To deploy k3s on AlmaLinux, you will need a running AlmaLinux machine. You might start with a general purpose server instance, but there are some improvements that should be considered.

For the sake of this tutorial, I am spinning up an AlmaLinux 9.1 machine in GNOME Boxes. But, you can also check out the Home Server deployment or use some real hardware.

Resources

k3s has a very small footprint. Anyway, we want to deploy things afterward, which will require resources. You might calculate this on your own, but for a small home environment or development machine I recommend:

• CPU: 2 cores
• RAM: 2 GB
• Disk: 30 GB

Hostname

k3s has some issues, when running in a host called "localhost". Therefore you can change the name in the installer via the Network configuration or after the setup.

# Change hostname
$ sudo hostnamectl set-hostname k3s01

Partitions

During the installation process, you can customize your partition scheme.

Kubernetes does not work very well with SWAP. There are some discussions and support was introduced with Kubernetes v1.22. But, it is still a good idea to disable SWAP.

k3s supports local storage. Meaning, that you can create persistent volumes, which will be stored in /var/lib/rancher/k3s. This also the place where all variable data for k3s is stored. To avoid a full root disk and allocate sufficient storage for your demand, creating a dedicated partition is recommended.

Firewall

AlmaLinux comes with firewalld pre-installed and enabled. In general, this is a good idea and works well. In case of k3s, there are some flaws which can lead to conflicts with internal networks of Kubernetes.

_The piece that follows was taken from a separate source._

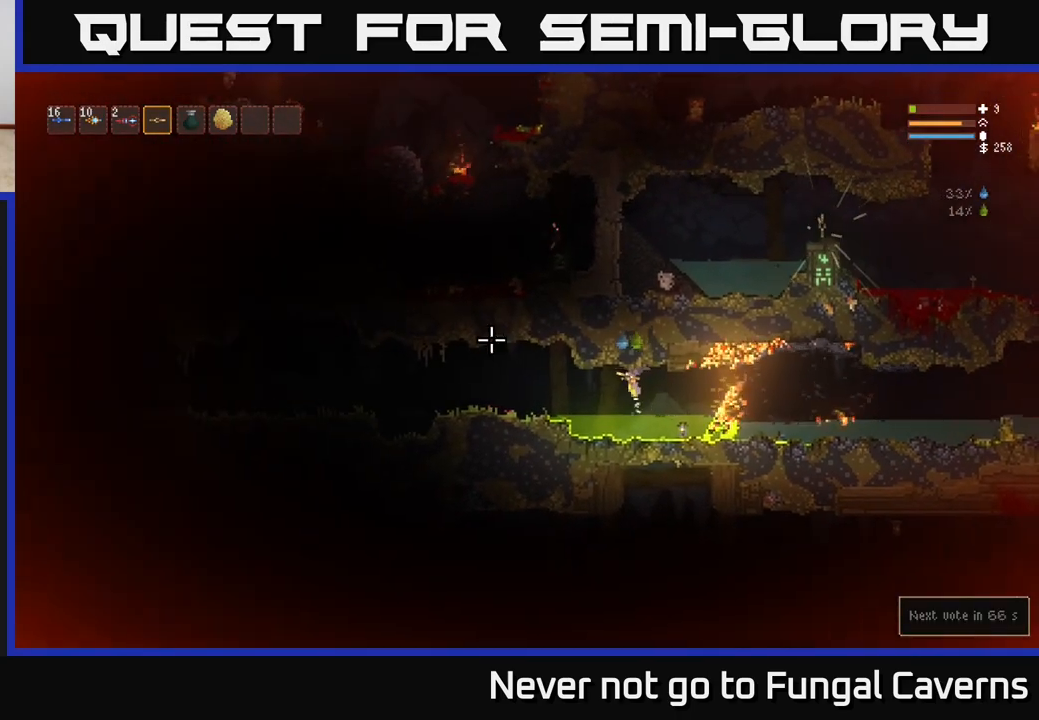
{"buttons": [], "left_stick": "left", "right_stick": "up-left", "events": [[50, "L2", "up"], [100, "right_stick", "up-left"], [200, "L2", "down"], [317, "L2", "up"]]}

Therefore, it is recommended to disable and mask firewalld after the installation via:

# mask firewalld
$ sudo systemctl mask firewalld.server

# reboot
$ sudo systemctl reboot

I am currently fiddling out some proper firewalld configuration to avoid this step. In case you are having something sufficient, I would appreciate some hints.

Updates

Always do updates after a fresh setup to fix bugs, mitigate security issues and maximize compatibility with 3rd party tools.

# Update system
$ sudo dnf update

# Reboot afterwards
$ sudo systemctl reboot

Installation

After the preparation of an AlmaLinux machine, the provisioning of k3s will even easier. You just need to run a single command.

# Install k3s via script
$ curl -sfL https://get.k3s.io | sh -

But wait, isn't curl | bash considered harmful? Well, yes and no. The problem is not that the process itself is harmful. It is more about: "You don't know what's going on and can go wrong.". The "proper" way of doing something like this would be:

# Download the script
$ curl https://get.k3s.io > k3s_install.sh

# Read what's going on
$ vi k3s_install.sh

# Execute the script
$ sudo sh k3s_install.sh

If you do this, you will learn that the script will install some additional packages, download the k3s binary, create some symlinks, provide service files in /etc/systemd/system/, write some config to /etc/rancher/k3s/ and start the whole thing at the end.

In any case, after the execution, you will be able to check if your deployment is working.

# Check if the service is running
$ systemctl status k3s.service

# Use the k3s config check
$ k3s config-check

# Execute a kubectl command to interact with the machine
$ kubectl get nodes

You might run into two situations here:

1. You are executing kubectl as root, which will result in a command not found. This is due to the fact, that the root user does not have /usr/local/bin in its $PATH variable. Easy enough, you can run /usr/local/bin/kubectl instead. Same for the k3s commands.
2. When running the commands as user, you might face the situation that /etc/rancher/k3s/k3s.yaml is not readable. This can be fixed by a simple sudo chmod 0644 /etc/rancher/k3s/k3s.yaml.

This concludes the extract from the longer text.